─── RECORDS FOR THE TASK ───
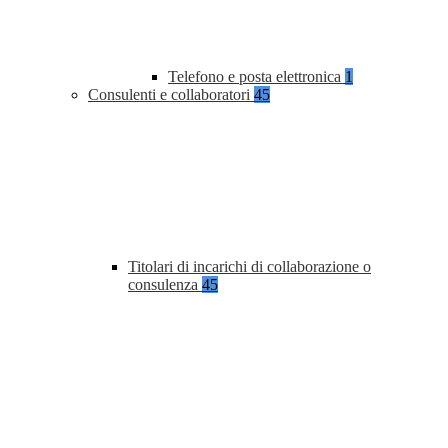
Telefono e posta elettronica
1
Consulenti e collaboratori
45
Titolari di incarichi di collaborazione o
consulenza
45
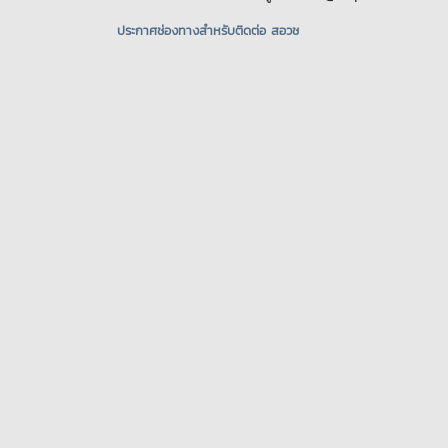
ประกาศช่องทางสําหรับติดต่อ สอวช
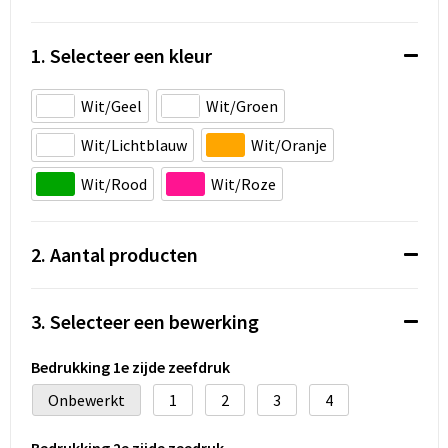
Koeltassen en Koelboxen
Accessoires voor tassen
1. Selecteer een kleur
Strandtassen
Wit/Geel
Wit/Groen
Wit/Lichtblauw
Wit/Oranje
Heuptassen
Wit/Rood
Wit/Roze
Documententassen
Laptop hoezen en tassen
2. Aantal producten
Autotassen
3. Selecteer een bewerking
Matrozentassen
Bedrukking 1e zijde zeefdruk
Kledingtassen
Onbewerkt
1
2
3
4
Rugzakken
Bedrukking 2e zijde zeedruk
───
## PROBLEM STATEMENT
Write every record out again exactly as written. Pictures don't belong in the copy.

## SOLVED EXERCISE
Telefono e posta elettronica
1
Consulenti e collaboratori
45
Titolari di incarichi di collaborazione o
consulenza
45
ประกาศช่องทางสําหรับติดต่อ สอวช
Koeltassen en Koelboxen
Accessoires voor tassen
1. Selecteer een kleur
Strandtassen
Wit/Geel
Wit/Groen
Wit/Lichtblauw
Wit/Oranje
Heuptassen
Wit/Rood
Wit/Roze
Documententassen
Laptop hoezen en tassen
2. Aantal producten
Autotassen
3. Selecteer een bewerking
Matrozentassen
Bedrukking 1e zijde zeefdruk
Kledingtassen
Onbewerkt
1
2
3
4
Rugzakken
Bedrukking 2e zijde zeedruk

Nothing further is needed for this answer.